Electricity tampering put hotel guests' lives at risk
A Blackpool hotelier '˜recklessly' put lives at risk by allowing persistent tampering with electricity after his supply was cut off.
Even after energy chiefs dug up the road to disconnect Lolly’s Hotel on Regent Road from the electricity supply, a cable to tap into electricity from a neighbouring premises was set up, a hearing was told.
At one point, clingfilm was used to twist wires together to bypass a meter.
A council licensing hearing was told the actions put the lives of hotel guests and residents of neighbouring properties at risk if a fire had broken out.
Owner Kamran Iqbal had his licence to sell alcohol revoked, and was warned a criminal prosecution is pending.
Prohibition notices have already been issued against the hotel which is now closed.

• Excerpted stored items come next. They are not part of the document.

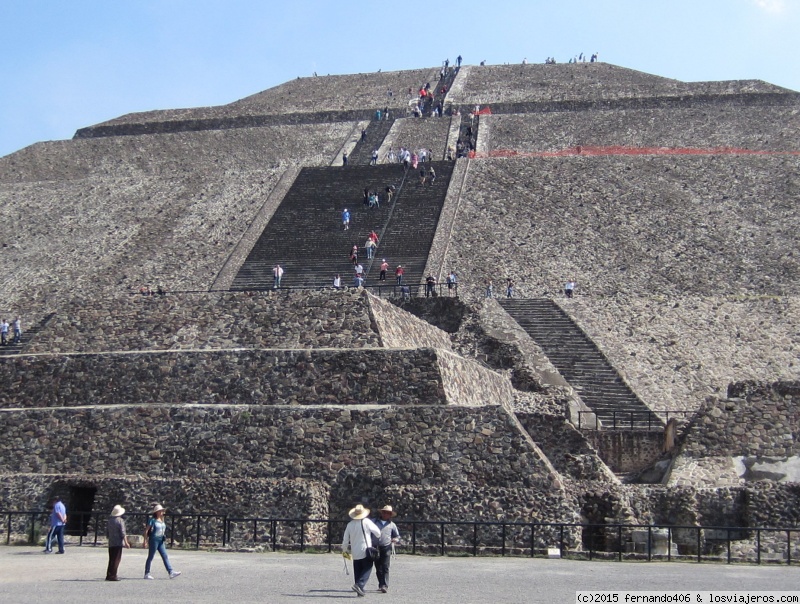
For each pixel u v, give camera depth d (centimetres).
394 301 3762
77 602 1307
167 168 6556
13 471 2341
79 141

The licensing review panel at Blackpool Town Hall was told Corona Energy had disconnected the electricity at Lolly’s Hotel in February for non-payment, but when licensing officers visited in June they discovered the supply had been reconnected using a rogue meter not registered on the network.
This was removed, but just weeks later in August it was discovered the electricity had been reconnected again.
This time “wires had been twisted together with cling film”.
Public Protection Office Jacqui Harrison said: “They had used normal cling film that you wrap your sandwiches in to connect the wires.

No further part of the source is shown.